══ Data under study

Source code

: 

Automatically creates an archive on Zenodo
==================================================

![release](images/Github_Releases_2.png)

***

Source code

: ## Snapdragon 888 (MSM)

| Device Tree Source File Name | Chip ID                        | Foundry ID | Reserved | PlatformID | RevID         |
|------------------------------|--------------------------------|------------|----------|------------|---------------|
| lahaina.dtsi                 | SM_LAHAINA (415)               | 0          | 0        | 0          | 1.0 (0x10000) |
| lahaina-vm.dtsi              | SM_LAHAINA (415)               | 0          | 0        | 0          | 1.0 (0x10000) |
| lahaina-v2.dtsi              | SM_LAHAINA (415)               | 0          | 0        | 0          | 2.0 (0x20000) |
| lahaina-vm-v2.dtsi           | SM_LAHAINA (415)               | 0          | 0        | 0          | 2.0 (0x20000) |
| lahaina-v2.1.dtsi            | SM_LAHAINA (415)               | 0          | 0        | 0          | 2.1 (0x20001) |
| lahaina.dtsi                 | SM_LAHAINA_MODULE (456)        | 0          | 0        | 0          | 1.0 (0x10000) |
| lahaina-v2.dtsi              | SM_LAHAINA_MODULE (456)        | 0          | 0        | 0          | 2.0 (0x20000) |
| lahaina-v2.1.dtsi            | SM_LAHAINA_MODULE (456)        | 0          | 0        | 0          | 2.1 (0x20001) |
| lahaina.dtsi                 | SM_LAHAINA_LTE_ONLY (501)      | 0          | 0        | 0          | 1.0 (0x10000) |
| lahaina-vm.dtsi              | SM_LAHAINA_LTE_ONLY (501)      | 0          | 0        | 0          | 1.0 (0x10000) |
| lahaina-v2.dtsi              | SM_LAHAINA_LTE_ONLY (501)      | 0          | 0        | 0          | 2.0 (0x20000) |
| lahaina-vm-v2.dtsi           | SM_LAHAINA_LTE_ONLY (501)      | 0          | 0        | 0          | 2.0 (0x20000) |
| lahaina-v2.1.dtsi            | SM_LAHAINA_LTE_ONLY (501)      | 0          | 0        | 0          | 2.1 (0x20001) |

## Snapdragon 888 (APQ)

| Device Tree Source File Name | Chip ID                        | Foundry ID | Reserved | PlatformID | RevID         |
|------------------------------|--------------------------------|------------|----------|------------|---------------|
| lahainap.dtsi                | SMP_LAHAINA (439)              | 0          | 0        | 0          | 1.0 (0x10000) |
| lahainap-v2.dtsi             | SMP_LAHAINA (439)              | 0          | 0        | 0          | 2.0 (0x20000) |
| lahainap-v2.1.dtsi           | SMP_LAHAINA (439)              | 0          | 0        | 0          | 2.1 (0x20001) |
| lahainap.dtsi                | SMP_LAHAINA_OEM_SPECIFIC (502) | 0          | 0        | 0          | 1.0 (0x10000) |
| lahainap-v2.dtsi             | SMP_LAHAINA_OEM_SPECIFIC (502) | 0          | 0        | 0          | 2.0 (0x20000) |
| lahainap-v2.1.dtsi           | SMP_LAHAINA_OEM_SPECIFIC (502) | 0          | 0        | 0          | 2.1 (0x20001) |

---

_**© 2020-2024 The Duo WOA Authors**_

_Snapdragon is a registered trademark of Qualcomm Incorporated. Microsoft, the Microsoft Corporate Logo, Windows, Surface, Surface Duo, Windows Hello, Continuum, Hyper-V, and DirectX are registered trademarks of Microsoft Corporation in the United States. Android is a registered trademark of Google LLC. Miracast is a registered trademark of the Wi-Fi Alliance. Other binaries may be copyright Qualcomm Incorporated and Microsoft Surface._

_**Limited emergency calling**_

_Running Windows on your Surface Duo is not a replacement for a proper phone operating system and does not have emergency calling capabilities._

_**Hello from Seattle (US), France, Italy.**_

════
══ Data under study

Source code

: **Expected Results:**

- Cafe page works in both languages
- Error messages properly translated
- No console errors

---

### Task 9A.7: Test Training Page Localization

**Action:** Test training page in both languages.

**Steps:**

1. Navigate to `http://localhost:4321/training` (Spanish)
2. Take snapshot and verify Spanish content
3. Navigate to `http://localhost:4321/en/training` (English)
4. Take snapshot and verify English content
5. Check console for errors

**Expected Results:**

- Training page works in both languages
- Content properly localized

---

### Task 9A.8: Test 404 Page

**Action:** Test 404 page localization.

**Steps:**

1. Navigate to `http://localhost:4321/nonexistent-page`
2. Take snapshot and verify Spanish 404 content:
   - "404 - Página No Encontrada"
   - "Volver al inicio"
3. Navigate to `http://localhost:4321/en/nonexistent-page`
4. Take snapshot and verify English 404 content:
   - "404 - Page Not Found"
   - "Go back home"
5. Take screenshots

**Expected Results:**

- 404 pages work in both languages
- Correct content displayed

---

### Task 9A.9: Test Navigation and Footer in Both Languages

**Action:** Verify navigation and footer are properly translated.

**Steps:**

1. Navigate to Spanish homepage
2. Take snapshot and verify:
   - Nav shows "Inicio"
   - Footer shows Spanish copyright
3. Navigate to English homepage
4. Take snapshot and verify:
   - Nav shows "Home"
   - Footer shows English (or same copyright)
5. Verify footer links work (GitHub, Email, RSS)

════
══ Data under study

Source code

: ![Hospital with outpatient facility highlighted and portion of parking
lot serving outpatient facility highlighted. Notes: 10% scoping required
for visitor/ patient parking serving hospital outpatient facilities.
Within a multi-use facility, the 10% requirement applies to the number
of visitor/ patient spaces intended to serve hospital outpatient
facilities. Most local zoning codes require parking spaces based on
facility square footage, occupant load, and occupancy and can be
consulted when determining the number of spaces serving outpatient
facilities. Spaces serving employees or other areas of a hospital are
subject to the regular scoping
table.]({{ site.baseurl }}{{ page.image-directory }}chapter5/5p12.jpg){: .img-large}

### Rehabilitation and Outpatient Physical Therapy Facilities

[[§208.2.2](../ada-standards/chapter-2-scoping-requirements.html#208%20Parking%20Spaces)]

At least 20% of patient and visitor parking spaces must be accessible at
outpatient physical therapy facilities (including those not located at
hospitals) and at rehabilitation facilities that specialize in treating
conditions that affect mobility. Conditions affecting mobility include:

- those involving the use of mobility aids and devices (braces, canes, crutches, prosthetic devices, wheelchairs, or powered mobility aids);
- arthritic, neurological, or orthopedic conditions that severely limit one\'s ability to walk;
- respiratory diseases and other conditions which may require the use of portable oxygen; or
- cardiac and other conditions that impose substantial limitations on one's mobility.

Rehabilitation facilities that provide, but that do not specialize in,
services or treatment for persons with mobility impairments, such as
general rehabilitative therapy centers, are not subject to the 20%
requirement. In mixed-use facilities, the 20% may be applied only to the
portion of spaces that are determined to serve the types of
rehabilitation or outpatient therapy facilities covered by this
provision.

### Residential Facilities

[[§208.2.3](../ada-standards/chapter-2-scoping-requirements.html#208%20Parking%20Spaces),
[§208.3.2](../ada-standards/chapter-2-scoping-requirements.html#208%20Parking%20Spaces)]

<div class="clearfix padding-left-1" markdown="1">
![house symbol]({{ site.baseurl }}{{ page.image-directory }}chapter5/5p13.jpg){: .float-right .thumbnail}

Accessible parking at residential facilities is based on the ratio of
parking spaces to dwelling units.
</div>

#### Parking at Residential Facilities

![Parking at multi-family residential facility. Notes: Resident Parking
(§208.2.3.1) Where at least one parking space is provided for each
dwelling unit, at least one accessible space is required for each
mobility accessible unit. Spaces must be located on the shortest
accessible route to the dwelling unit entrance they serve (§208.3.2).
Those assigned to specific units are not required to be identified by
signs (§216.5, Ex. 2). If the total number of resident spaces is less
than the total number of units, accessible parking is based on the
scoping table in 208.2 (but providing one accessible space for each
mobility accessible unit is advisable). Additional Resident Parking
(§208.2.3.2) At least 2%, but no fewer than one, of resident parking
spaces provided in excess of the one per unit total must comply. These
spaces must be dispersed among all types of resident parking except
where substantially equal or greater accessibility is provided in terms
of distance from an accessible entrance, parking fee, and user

════

Instructions for the task:
Reproduce, character for character, everything in the entries above from the line that contains "### Task 9A.8: Test 404 Page" down to the line that contains "### Task 9A.9: Test", both of those lines included.

Exercise response:
### Task 9A.8: Test 404 Page

**Action:** Test 404 page localization.

**Steps:**

1. Navigate to `http://localhost:4321/nonexistent-page`
2. Take snapshot and verify Spanish 404 content:
   - "404 - Página No Encontrada"
   - "Volver al inicio"
3. Navigate to `http://localhost:4321/en/nonexistent-page`
4. Take snapshot and verify English 404 content:
   - "404 - Page Not Found"
   - "Go back home"
5. Take screenshots

**Expected Results:**

- 404 pages work in both languages
- Correct content displayed

---

### Task 9A.9: Test Navigation and Footer in Both Languages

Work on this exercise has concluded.